Robert R. Butler | |
State: | Oregon |
District: | 2nd |
Party: | Republican |
Term: | November 6, 1928 - January 7, 1933 |
Preceded: | Nicholas J. Sinnott |
Succeeded: | Walter M. Pierce |
Office2: | Member of the Oregon Senate |
Term2: | 1913–1917 1925–1929 |
Birth Date: | September 24, 1881 |
Death Place: | Washington, D.C. |
Occupation: | attorney |
Robert Reyburn Butler (September 24, 1881 – January 7, 1933) was an American lawyer, politician, and jurist who served as a U.S. Representative from Oregon from 1928 to 1933.. He also served in the Oregon State Senate and as a state circuit court judge in Oregon.
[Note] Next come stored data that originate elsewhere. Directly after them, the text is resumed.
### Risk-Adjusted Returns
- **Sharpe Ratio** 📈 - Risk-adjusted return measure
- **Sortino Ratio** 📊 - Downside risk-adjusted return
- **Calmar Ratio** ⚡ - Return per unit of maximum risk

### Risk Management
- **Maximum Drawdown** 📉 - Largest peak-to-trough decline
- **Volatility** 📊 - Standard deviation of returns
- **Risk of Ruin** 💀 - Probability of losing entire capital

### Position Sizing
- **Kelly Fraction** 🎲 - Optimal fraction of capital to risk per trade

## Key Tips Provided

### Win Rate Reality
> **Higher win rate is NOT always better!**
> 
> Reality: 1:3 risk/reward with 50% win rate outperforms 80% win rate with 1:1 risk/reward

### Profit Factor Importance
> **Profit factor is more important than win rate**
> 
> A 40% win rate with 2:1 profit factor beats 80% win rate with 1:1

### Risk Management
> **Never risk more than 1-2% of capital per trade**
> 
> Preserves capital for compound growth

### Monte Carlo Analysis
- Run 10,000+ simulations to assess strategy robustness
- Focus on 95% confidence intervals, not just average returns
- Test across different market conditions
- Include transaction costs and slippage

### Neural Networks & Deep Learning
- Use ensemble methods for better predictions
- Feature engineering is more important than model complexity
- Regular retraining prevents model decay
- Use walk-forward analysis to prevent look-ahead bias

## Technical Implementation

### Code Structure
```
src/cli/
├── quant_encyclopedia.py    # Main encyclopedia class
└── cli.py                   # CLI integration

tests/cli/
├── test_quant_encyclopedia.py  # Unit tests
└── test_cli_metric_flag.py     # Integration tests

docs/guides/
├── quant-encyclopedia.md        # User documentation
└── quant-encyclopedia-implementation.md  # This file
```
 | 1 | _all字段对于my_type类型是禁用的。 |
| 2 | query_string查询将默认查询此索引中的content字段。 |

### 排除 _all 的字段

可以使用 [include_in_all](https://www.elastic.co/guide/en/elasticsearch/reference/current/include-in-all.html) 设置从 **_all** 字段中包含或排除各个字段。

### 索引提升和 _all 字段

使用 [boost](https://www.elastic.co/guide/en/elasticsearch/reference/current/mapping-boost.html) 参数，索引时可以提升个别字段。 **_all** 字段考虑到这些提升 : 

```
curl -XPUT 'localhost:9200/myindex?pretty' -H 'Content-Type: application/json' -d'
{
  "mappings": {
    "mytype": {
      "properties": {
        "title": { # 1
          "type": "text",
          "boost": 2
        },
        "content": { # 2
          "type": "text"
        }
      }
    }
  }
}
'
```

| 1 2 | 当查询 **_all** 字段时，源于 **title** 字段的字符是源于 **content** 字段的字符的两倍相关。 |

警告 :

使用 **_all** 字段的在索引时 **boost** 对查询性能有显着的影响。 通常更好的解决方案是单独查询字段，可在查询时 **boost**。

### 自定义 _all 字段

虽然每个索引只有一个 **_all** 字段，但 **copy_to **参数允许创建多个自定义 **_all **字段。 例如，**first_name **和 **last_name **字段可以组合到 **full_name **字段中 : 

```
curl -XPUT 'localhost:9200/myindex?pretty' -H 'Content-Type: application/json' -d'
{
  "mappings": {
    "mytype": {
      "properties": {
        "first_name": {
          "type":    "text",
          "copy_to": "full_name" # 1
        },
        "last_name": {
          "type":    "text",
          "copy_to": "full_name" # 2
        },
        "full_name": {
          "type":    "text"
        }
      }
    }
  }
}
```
Butler was born in Butler, Tennessee, where he attended the public schools and then Holly Springs College.[1] He was the son of Rebecca C. Grayson and William P. Butler,[2] and a grandson of Congressman Roderick R. Butler. He graduated from Cumberland School of Law in Lebanon, Tennessee, in 1903. He was admitted to the bar and commenced practice in Mountain City, Tennessee.[1] In 1906, Butler moved to Condon, Oregon, and resumed the practice of law. In 1911, Butler was married, with the marriage producing a single daughter.[2]
In Oregon he served as mayor of Condon, before being appointed as circuit judge for the eleventh judicial district of Oregon and served from February 1909 until his retirement in January 1911.[1] He held court for Sherman, Wheeler, and Gilliam counties in Eastern Oregon.[2] In 1911, he moved to The Dalles, Oregon, and resumed the practice of law. He served as member of the Oregon State Senate twice, from 1913 to 1917, and again from 1925 to 1929.[1]
In 1928, Nicholas J. Sinnott resigned his position representing Oregon's 2nd congressional district in the United States House of Representatives. Butler, a Republican, defeated Walter M. Pierce in a special election to complete the remaining two months of Sinnott's term, and on the same day, was elected to the full term for the next Congress.[1] [3] Butler was re-elected to a second term in 1930, defeating Democrat Robert E. Bradford.
In 1932, Butler faced his 1928 opponent Walter Pierce, but this time, Pierce won.[3] Shortly after the election, Butler fell ill with pneumonia and on January 7, 1933, died of heart failure in a Washington, D.C. hospital. He was interred in the Odd Fellows Cemetery in The Dalles.[1]